While Travis CI is overall simple, some part of the code relies on complex logic, in particular handling everything in and around the state of a build.

The more the code’s been touched, with new states being added, the harder it’s been to follow along why it was changed.

Most classes have some coverage with comments, but code comments have one distinct flaw. While code changes frequently, its comments rarely do.

My first reflex when looking at a piece of code, wondering why it is the way it is, is to look at the git history. While git blame has an unfortunately negative connotation, it does provide the basic clues as to where to look for the answers.

Thankfully, in Vim, :Gblame (courtesy of fugitive) provides a good way to start digging.

This is where I changed the way I write and commit code in the past couple of month. I think about future me, future anyone who looks at my code, thinking what the hell is going on here and why?

When they look at a commit message no longer than some 50 characters and a code patch, will they be able to figure out what’s going on, why I made this change?

Knowing present and past me, I know they don’t.

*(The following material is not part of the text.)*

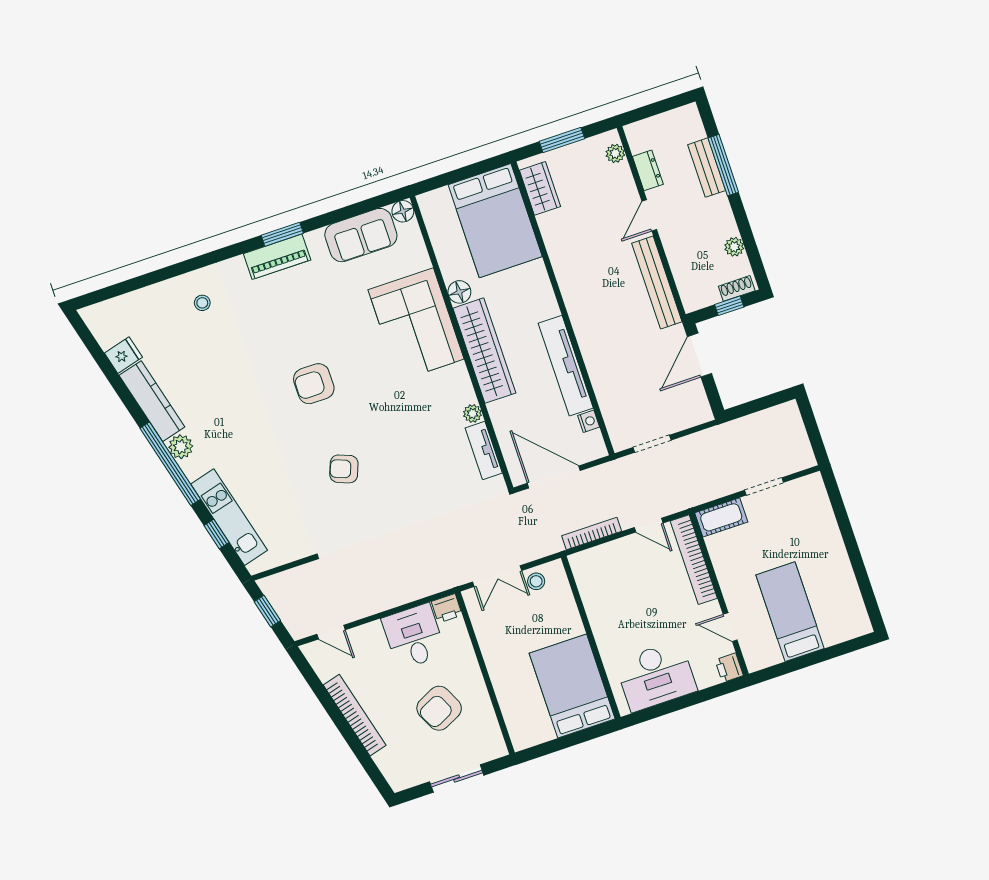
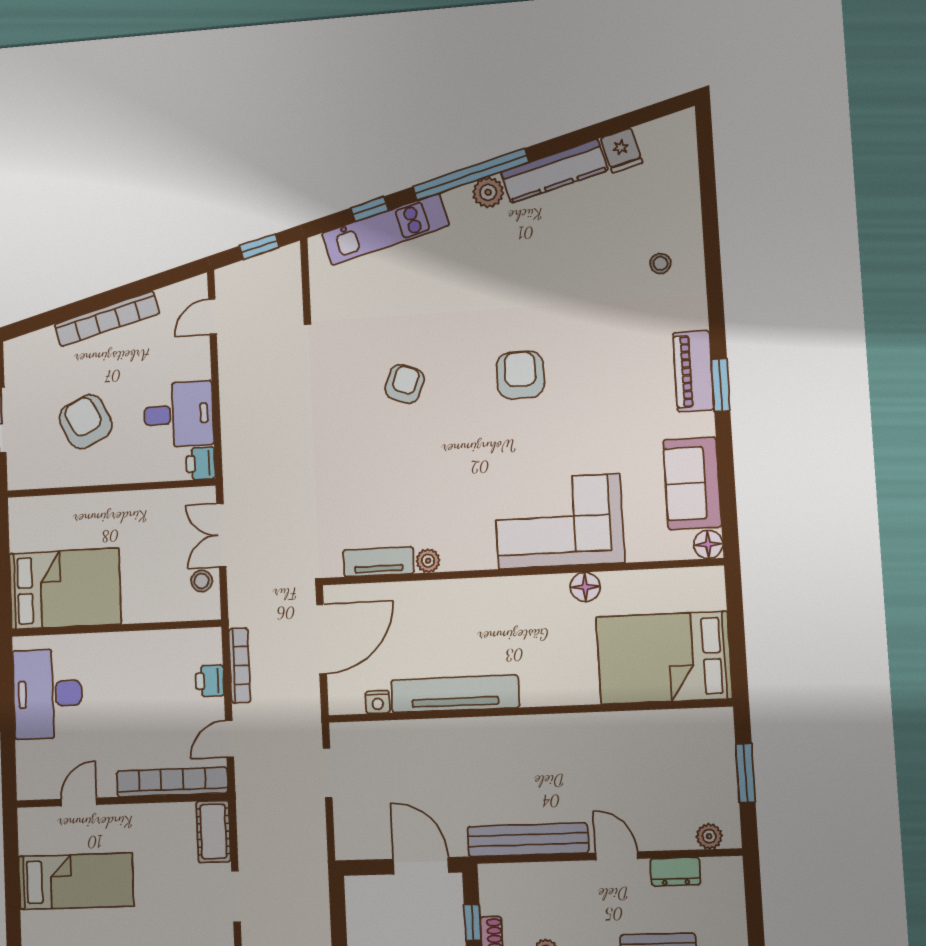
wardrobe: (540, 188) -> (690, 726), removed
wardrobe: (484, 351) -> (502, 597), removed
printer: (729, 668) -> (210, 681), moved, turned -90

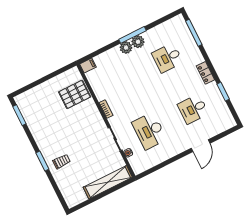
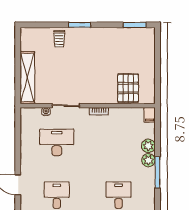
plant: (138, 42) -> (148, 146), moved
trolley: (62, 161) -> (59, 39), moved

Things are easily forgotten, and a year later no one will remember why something was changed.

For these future mes and someone else, commit messages are the one true history of why a piece of code has changed and how, by way of the diff.

Nowadays, I add detailed commit messages to even the smallest changes. As soon as they touch something that affects the bigger picture or has some reasoning outside of what’s visible in the code, the commit message should reflect that.

It turns into a diary of what you’ve been up to, and it’s going to help yourself and everyone else looking at your code.

Write good, clear and detailed commit messages. Future you will thank present you for it.

Mislav has a lot more detail on the commit history as the ultimate truth for a code base’s timeline, it’s good stuff.